Q: What due diligence should buyers conduct for emerging market CDR projects? A: Due diligence should assess: (1) Verification quality—confirm that the verification body has emerging market experience and that methodologies are peer-reviewed; (2) Additionality—ensure the project would not have occurred without carbon finance, which is often more demonstrable in emerging markets given capital constraints; (3) Community engagement—verify free, prior, and informed consent (FPIC) and benefit-sharing arrangements with local communities; (4) Political and regulatory risk—assess policy stability, land tenure security, and currency convertibility; (5) Operational capacity—evaluate the project developer's track record, local partnerships, and contingency planning; and (6) Co-benefits—quantify contributions to biodiversity, livelihoods, and Sustainable Development Goals that strengthen the project's integrity narrative.

Q: How are carbon removal prices expected to evolve, and how should this inform procurement strategy? A: CDR prices are expected to decline as technologies mature and deployment scales. DAC costs have fallen from >$1,000/ton in 2020 to $400-600/ton at leading facilities in 2025, with projections of $100-200/ton by 2030 at scale. Nature-based removal costs are more stable at $20-150/ton depending on geography and co-benefits. However, demand is growing faster than supply, creating near-term price pressure. Procurement strategy should balance locking in current supply through multi-year offtakes (which provides suppliers with revenue certainty to invest in capacity) against maintaining flexibility to access future cost reductions. A laddered approach—committing 40-60% of anticipated needs through 2030 with options for additional volumes—provides both supply security and optionality.

Q: What role should carbon removal play relative to direct emissions reduction in corporate climate strategy? A: Scientific consensus and emerging regulatory frameworks position carbon removal as a complement to, not a substitute for, direct decarbonization. The SBTi's Net-Zero Standard requires companies to reduce Scope 1, 2, and 3 emissions by at least 90% before using removals to neutralize residual emissions.

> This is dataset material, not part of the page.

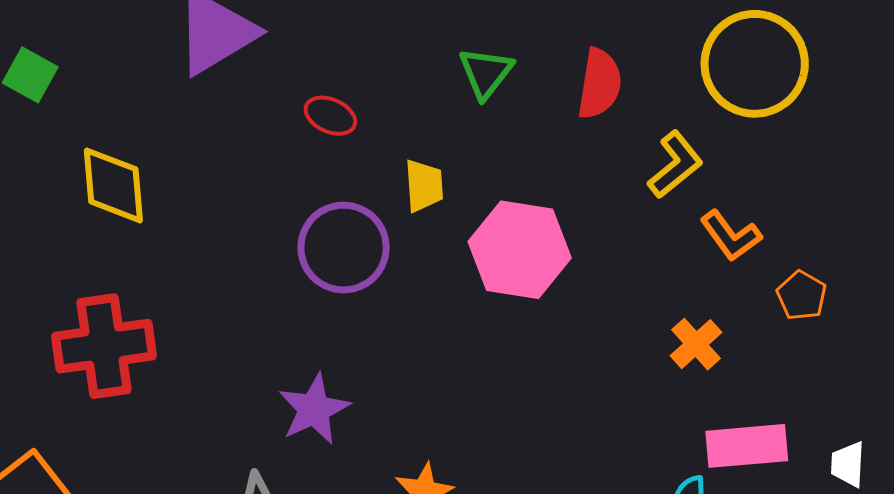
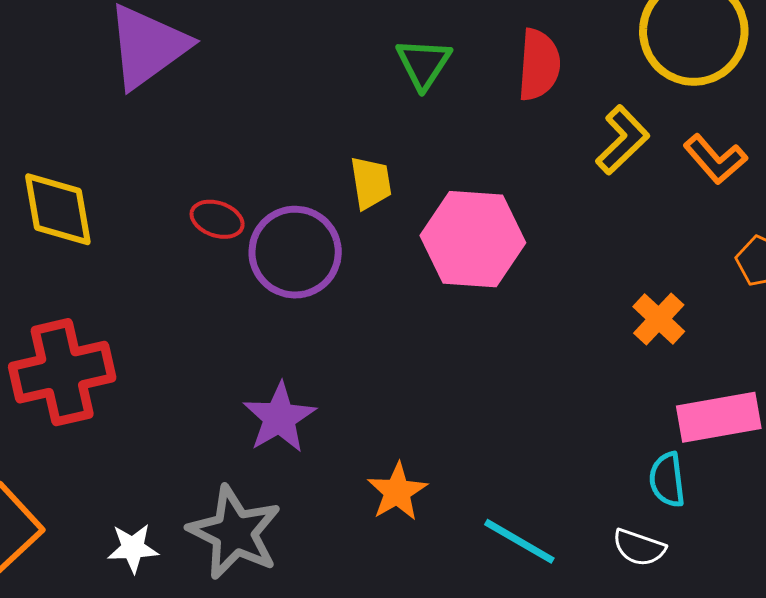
red ellipse: (330, 116) -> (217, 219), moved
orange L-shape: (731, 236) -> (715, 159), moved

However, this does not preclude current CDR investment—early procurement helps scale the industry, builds organizational capacity, and demonstrates credible climate commitment. Best practice allocates removals to genuinely hard-to-abate emissions (aviation, cement, agriculture) while aggressively reducing abatable emissions through efficiency, electrification, and renewable procurement. Transparent disclosure of both reduction trajectories and removal investments is essential to avoid accusations of greenwashing.

Sources

  • Intergovernmental Panel on Climate Change (2022). Climate Change 2022: Mitigation of Climate Change. Working Group III Contribution to the Sixth Assessment Report. Cambridge University Press.

  • BloombergNEF (2025). Long-Term Carbon Removal Outlook: Market Size, Technology Trajectories, and Investment Requirements. Annual Report.

  • Frontier Climate (2025). Annual Impact Report: Advance Market Commitments and Supplier Development Outcomes.

  • Smith, P., et al. (2024). "The State of Carbon Dioxide Removal: A Review of Current Capacity, Costs, and Scaling Pathways." Nature Climate Change, 14(3), 221-235.

  • Africa Carbon Markets Initiative (2024). Progress Report: Mobilizing Carbon Finance for African Development. UN Climate Champions.

  • World Bank Carbon Removal Trust (2025). Program Design Document: First-Loss Guarantees for Emerging Market CDR Projects.

  • Science Based Targets initiative (2024). Net-Zero Standard Version 2.0: Corporate Guidance on Carbon Dioxide Removal and Neutralization Claims.

  • Carbon Removal Partnership (2025). Emerging Market CDR Developer Survey: Barriers, Opportunities, and Financing Needs.